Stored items
————————

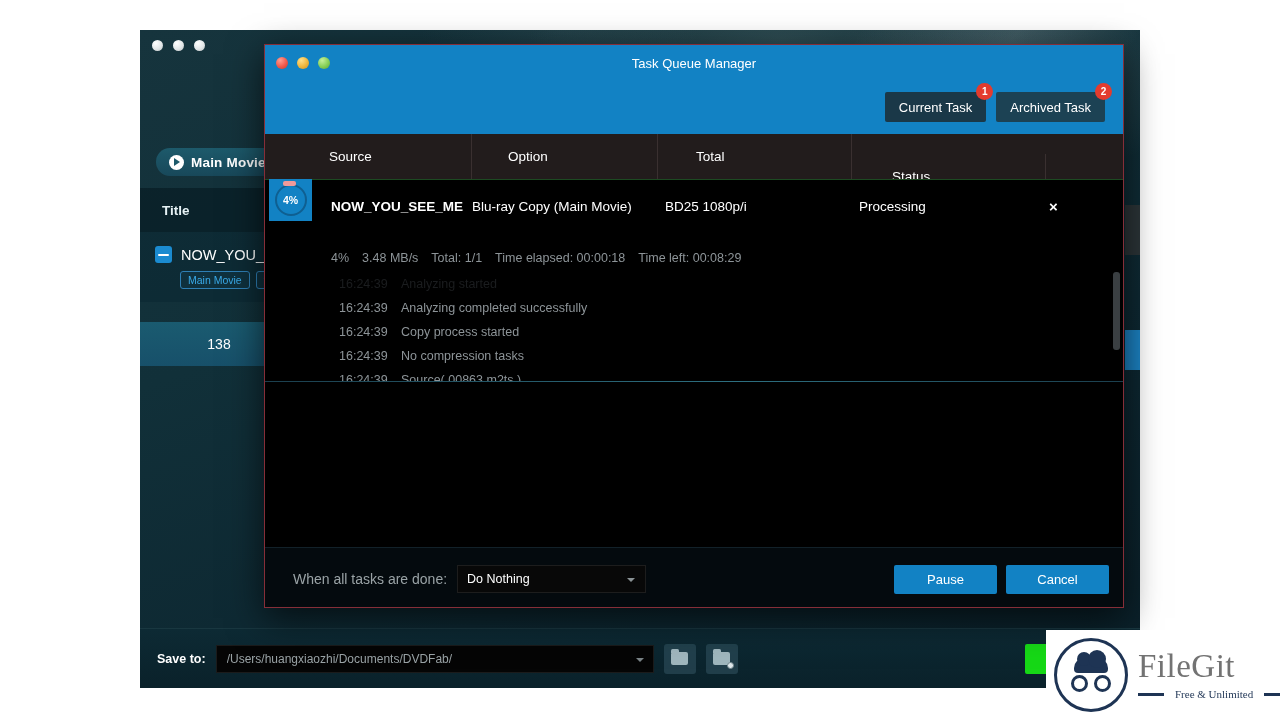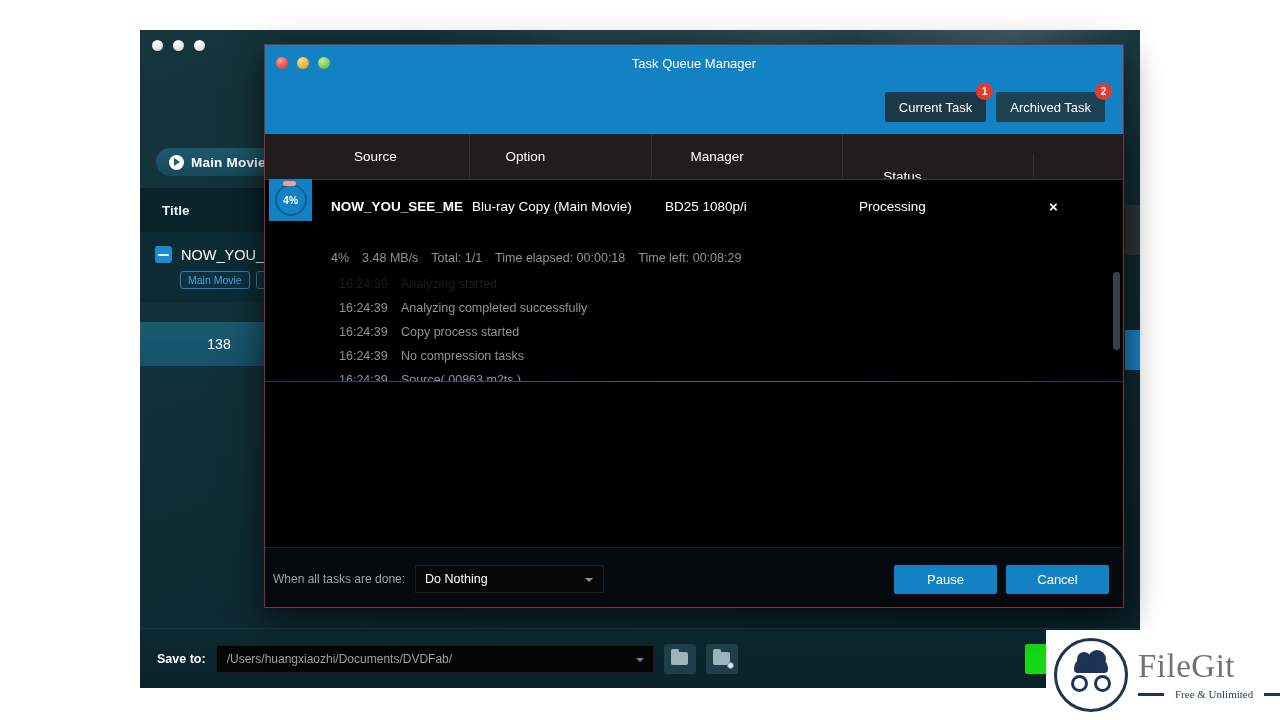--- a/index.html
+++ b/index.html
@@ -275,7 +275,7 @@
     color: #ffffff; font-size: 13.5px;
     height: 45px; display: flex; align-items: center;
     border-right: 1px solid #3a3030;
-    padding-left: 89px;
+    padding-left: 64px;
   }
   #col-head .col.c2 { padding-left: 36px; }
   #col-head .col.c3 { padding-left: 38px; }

————————

Your job is to return all lines above that hold the word "padding".

-    padding-left: 89px;
+    padding-left: 64px;
   #col-head .col.c2 { padding-left: 36px; }
   #col-head .col.c3 { padding-left: 38px; }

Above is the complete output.